### DATASET EXCERPT
>>>>>

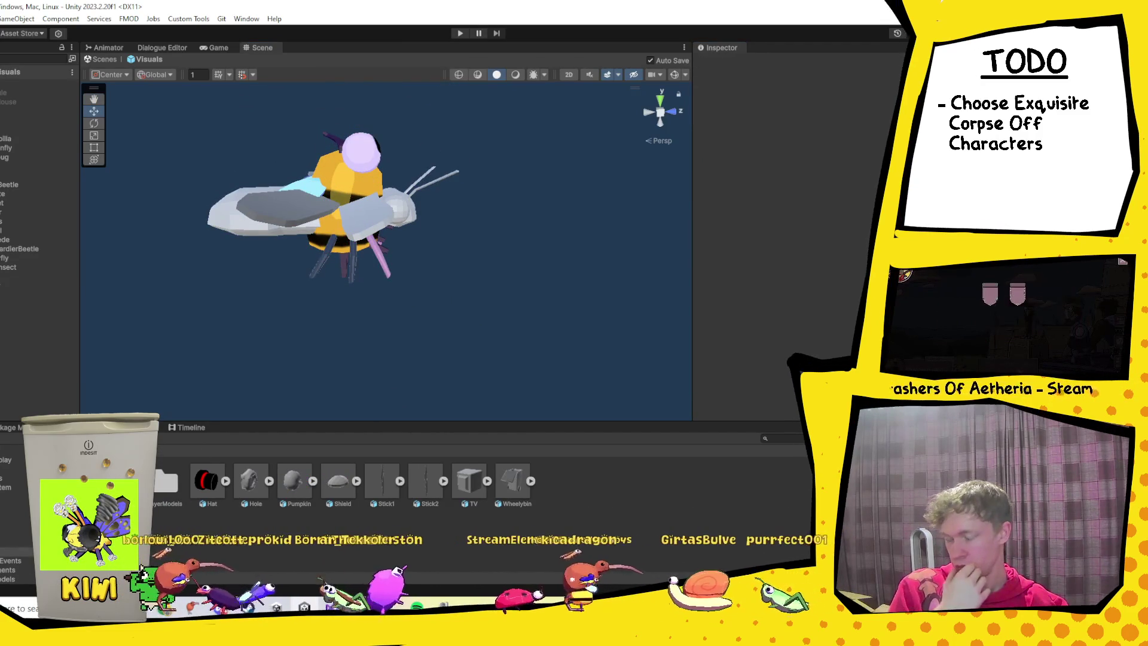
Navigate Unity's Project panel to Art > PlayerTextures.
key(BackSpace)
click(245, 497)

<<<<<

Exact output of each line above is wanted, without the pictures.

### ANSWER FOR THIS EXERCISE
Navigate Unity's Project panel to Art > PlayerTextures.
key(BackSpace)
click(245, 497)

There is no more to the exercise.